- Ничего не говорит, - признал Суслов. Встряхнулся, и уверенно
добавил: - Но скажет!
Тот же день, чуть позже
Москва, площадь Дзержинского
Обычно Андропов заканчивал трудиться в пятницу, часов в
девять-десять вечера, но иногда заявлялся на работу и в выходные. В
субботу обычно занимался делами с одиннадцати утра и до шести, а по
воскресеньям мог задержаться на несколько часов.
Вот, как сегодня. Замов своих Юрий Владимирович решил не
беспокоить, лишь одного хорошего товарища зазвал, но Василий,
верный порученец, уже был тут как тут. И откуда только узнал?
- Да сиди, Василь, - улыбнулся председатель КГБ, входя в
приемную и усаживая на место вскочившего было капитана. – Отдыхал
бы лучше!
Василий ответил легкой улыбкой.
- Я, в принципе, ненадолго, - продолжил Андропов, отворяя дверь
в огромный кабинет, - надо с одним профессором потолковать… Ну,
организуй тогда чаю, что ли!
Порученец с готовностью кивнул, тут же берясь за дело.
«Старая школа!» - подумал Юрий Владимирович, перешагивая порог,
и закрывая за собою дверь.
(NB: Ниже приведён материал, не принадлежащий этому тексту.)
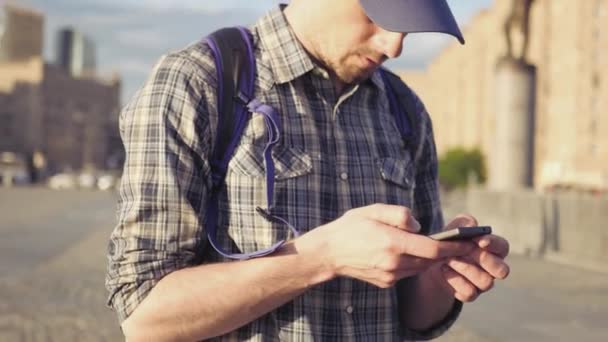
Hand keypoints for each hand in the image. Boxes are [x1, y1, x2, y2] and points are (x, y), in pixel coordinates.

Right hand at [296, 204, 474, 287]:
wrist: (329, 253)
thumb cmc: (351, 226)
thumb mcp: (374, 210)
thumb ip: (400, 215)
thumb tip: (420, 226)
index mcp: (392, 243)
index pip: (432, 249)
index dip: (453, 247)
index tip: (467, 242)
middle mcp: (393, 263)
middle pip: (430, 261)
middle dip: (445, 253)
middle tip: (459, 243)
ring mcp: (390, 276)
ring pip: (420, 268)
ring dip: (428, 258)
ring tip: (434, 246)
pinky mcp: (386, 282)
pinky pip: (407, 272)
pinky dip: (413, 263)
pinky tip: (408, 252)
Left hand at [432, 215, 510, 301]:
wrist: (430, 262)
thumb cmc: (448, 242)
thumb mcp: (452, 228)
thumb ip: (463, 222)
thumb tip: (472, 225)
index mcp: (493, 249)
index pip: (503, 247)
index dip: (494, 244)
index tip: (480, 241)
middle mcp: (492, 268)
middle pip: (502, 270)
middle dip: (483, 260)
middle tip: (464, 250)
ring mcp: (483, 283)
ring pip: (486, 282)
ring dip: (466, 268)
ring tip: (449, 258)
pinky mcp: (470, 294)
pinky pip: (470, 293)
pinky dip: (455, 281)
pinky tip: (444, 270)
Сразу стало тихо, мысли потекли
плавнее.
Раздернув тяжелые светло-коричневые портьеры, он остановился у
окна, словно проверяя, на месте ли Железный Феликс. Памятник стоял
несокрушимо.
Искристые осадки, выпавшие с утра, залегли ненадолго – желтые
снегоуборочные машины уже хищно кружили по площади, тормозя
вереницы авто. Хмурое, затянутое тучами небо провисло над Москвой,
наколотое шпилями сталинских высоток и башнями Кремля. Андропов
перевел взгляд левее. Темно-серые цековские здания на Старой
площади расплывались, почти сливаясь с облачностью. Непогода…
Главный чекист страны посмотрел на часы – и отворил незаметную
дверь справа от письменного стола. За нею пряталась маленькая
комната – «гостиная», как порой называл ее Юрий Владимирович.
Обстановка почти домашняя – вдоль стены, отгораживавшей кабинет,
тянулся простенький книжный стеллаж, заставленный полным собранием
трудов Ленина – и диссидентской литературкой. На письменном столе у
глухой стены отливал тусклым бликом телевизор, а вокруг низкого
журнального столика стояли четыре кресла и диван «на троих»,
одинаково обтянутые плюшем сдержанного терракотового цвета. Оба
окна цедили рассеянный свет, плотно задернутые портьерами, из-за
чего в «гостиной» зависал коричневатый сумрак.